We pushed on further along the coast, and then a little inland, along moderately busy roads in the summer heat. Another pause to consult the map in pretty East Linton resulted in that rare event of missing out on an open cafe! But Dunbar was not much further, and there we found a lovely pub with an outdoor terrace, overlooking the harbour. It’s menu offered a range of versions of that Scottish staple macaroni cheese, and we all tried one, with a side of chips for an extra pound!

Dunbar

Dunbar seemed to be really a rather nice town to me. It’s high street was a prosperous looking affair, decked out with bunting. It was all very cheerful. After that, it started to get hilly. We followed Sustrans national cycle route 76 and stayed as far from the A1 and the traffic as possible. It worked pretty well, keeping us close to the sea and the sandstone cliffs, separated by golden fields full of hay bales.

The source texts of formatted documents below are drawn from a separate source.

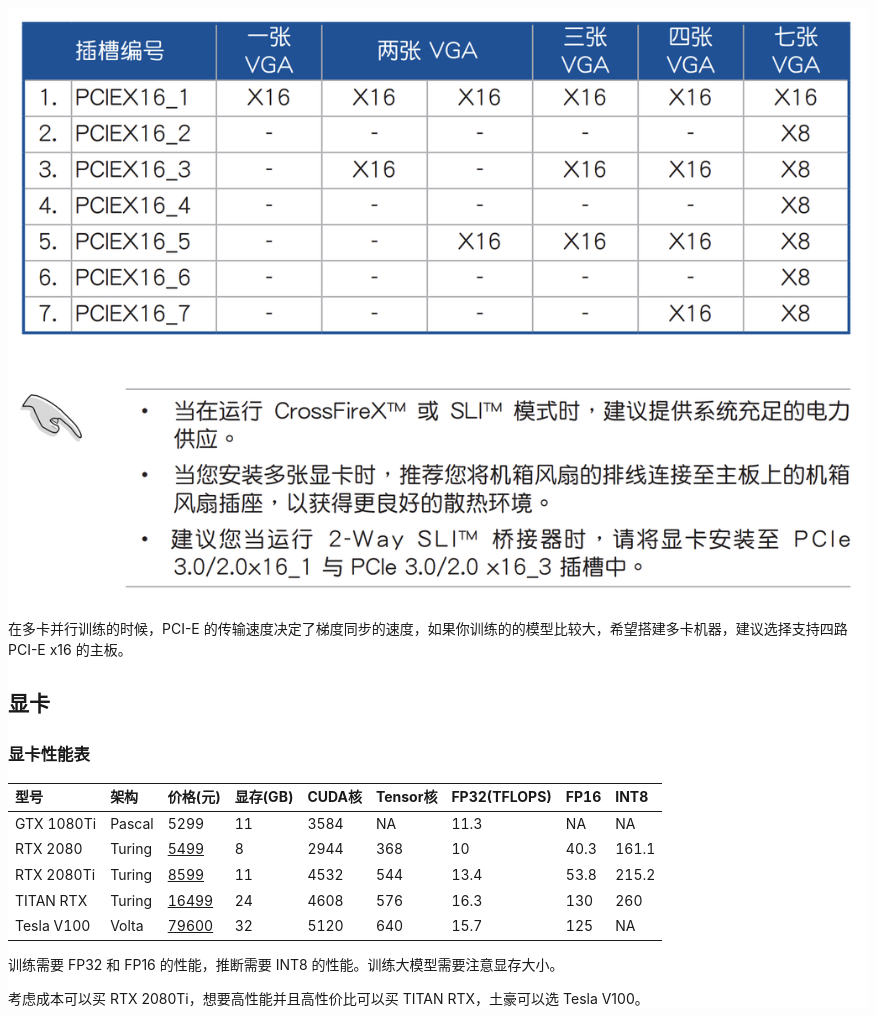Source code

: ![WSX299SAGEUserGuide](how-to-build-deep-learning-workstation/pcie2.png)

在多卡并行训练的时候，PCI-E 的传输速度决定了梯度同步的速度，如果你训练的的模型比较大，希望搭建多卡机器，建议选择支持四路 PCI-E x16 的主板。

## 显卡

### 显卡性能表

| 型号 | 架构 | 价格\(元\) | 显存\(GB\) | CUDA核 | Tensor核 | FP32\(TFLOPS\) | FP16 | INT8 |
| :--- | :--- | :--- | :--- | :--- | :--- | :--- | :--- | :--- |
| GTX 1080Ti | Pascal | 5299 | 11 | 3584 | NA | 11.3 | NA | NA |
| RTX 2080 | Turing | [5499](https://item.jd.com/8945581.html) | 8 | 2944 | 368 | 10 | 40.3 | 161.1 |
| RTX 2080Ti | Turing | [8599](https://item.jd.com/100002166999.html) | 11 | 4532 | 544 | 13.4 | 53.8 | 215.2 |
| TITAN RTX | Turing | [16499](https://item.jd.com/100001808707.html) | 24 | 4608 | 576 | 16.3 | 130 | 260 |
| Tesla V100 | Volta | [79600](https://detail.tmall.com/item.htm?id=561577884286&skuId=3749195716874) | 32 | 5120 | 640 | 15.7 | 125 | NA |

训练需要 FP32 和 FP16 的性能，推断需要 INT8 的性能。训练大模型需要注意显存大小。

考虑成本可以买 RTX 2080Ti，想要高性能并且高性价比可以买 TITAN RTX，土豪可以选 Tesla V100。
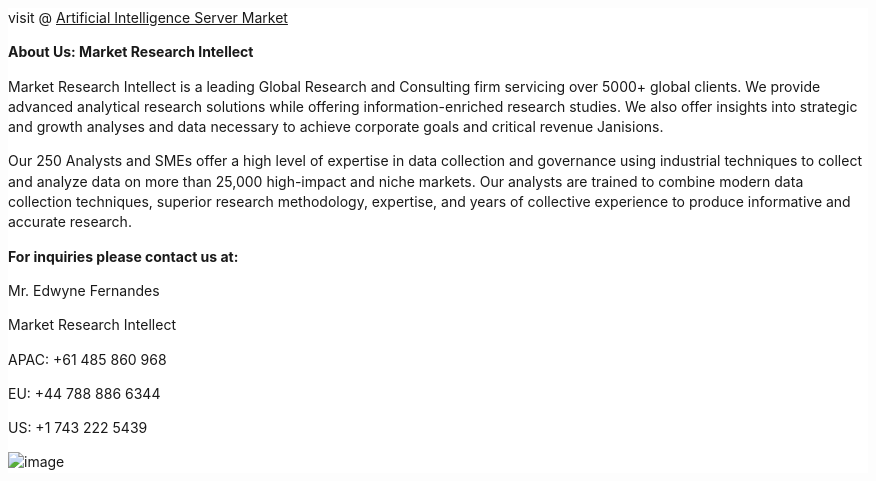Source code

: visit&nbsp;@</strong>&nbsp;</span><span class="font-[700]"><a href="https://www.marketresearchintellect.com/product/artificial-intelligence-server-market/?utm_source=Linkedin&utm_medium=815" target="_blank" data-tracking-control-name="article-ssr-frontend-pulse_little-text-block" data-tracking-will-navigate="" data-test-link="">Artificial Intelligence Server Market</a></span></p><p><strong><span class="font-[700]">About Us: Market Research Intellect</span></strong></p><p><span class="">Market Research Intellect is a leading Global Research and Consulting firm servicing over 5000+ global clients. We provide advanced analytical research solutions while offering information-enriched research studies.&nbsp;</span>We also offer insights into strategic and growth analyses and data necessary to achieve corporate goals and critical revenue Janisions.</p><p><span class="">Our 250 Analysts and SMEs offer a high level of expertise in data collection and governance using industrial techniques to collect and analyze data on more than 25,000 high-impact and niche markets. Our analysts are trained to combine modern data collection techniques, superior research methodology, expertise, and years of collective experience to produce informative and accurate research.</span></p><p><strong>For inquiries please contact us at:</strong></p><p>Mr. Edwyne Fernandes</p><p>Market Research Intellect</p><p>APAC: +61 485 860 968</p><p>EU: +44 788 886 6344</p><p>US: +1 743 222 5439</p>
![image](https://github.com/user-attachments/assets/72b5c778-658c-44ba-ad2d-e67d3c017924)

At one point we were sent plunging down into a deep cove and through an unexpected ford by a caravan site. I crossed it several times, as is the tradition, and made sure we had it in a photo. Then we had a really long and steep climb up the other side, that turned into a less steep but even longer climb in the heat. But we made it.

Pease Bay ford

And after not too many more miles we found ourselves descending into the fishing port of Eyemouth, the end of my ninth coast to coast crossing. The streetlights of the town were all adorned with large banners, each one bearing the photograph of the Eyemouth Herring Queen from a different year, going right back to the 1940s. They came in no particular order, and there were loads of them. It was quite a sight!

Herring Queens

Eyemouth has a large enclosed harbour with a sandy beach and high walls from which the kids were leaping into the deep water far below. I wasn’t sure I could have done it. It was at least the height of a medium olympic diving board. We had tea and cake and then noticed the time and hurried away to ride the final hour, on small undulating lanes, to Berwick-upon-Tweed and our respective trains south (Jenni) and back to Edinburgh (Paul and I). We made it with relative comfort, helped by a delay of 8 minutes to our train, which gave us plenty of time to transfer panniers back to Jenni and buy food and drink from the machines for her long journey. Then we said our goodbyes and our trains whisked us away.

Eyemouth

One other item of significance: a few miles short of Berwick, and before we left map 67, we reached the England – Scotland border. That felt like a milestone in my journey, approximately a third of the way there in maps; but, for the first time, albeit briefly, leaving Scotland. In fact we spent a couple of miles riding right along the border on a narrow lane, where one hedge was in Scotland and the wall opposite was in England. And we were in neither, or both. It all looked the same.